Exercise prompt –
Extract each line in the rows below that contains the string "lobe", and copy those lines without any change.
....
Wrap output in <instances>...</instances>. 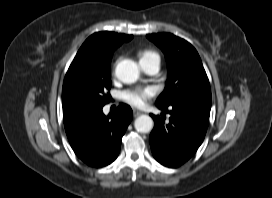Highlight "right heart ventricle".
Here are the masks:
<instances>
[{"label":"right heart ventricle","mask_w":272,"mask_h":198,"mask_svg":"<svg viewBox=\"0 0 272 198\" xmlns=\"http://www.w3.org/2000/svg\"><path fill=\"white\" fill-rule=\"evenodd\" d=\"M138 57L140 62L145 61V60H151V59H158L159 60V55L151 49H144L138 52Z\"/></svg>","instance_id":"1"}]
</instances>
....
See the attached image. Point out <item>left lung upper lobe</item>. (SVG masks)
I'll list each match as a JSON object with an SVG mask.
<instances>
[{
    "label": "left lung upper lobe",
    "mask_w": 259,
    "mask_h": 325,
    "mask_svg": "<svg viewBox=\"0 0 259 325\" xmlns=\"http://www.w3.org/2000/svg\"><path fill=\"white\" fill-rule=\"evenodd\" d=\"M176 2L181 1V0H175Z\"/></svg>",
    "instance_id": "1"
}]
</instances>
....
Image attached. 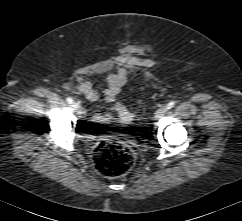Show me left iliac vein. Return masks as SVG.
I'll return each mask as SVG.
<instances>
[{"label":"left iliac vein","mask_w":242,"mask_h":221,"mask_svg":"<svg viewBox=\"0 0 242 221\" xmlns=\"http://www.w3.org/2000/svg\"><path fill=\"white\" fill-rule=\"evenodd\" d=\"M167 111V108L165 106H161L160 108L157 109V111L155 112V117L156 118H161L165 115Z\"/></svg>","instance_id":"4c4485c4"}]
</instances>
....
Task answer –
See the attached image. Point out <item>left lung upper lobe</item>. (SVG masks)
    "label": "left lung upper lobe",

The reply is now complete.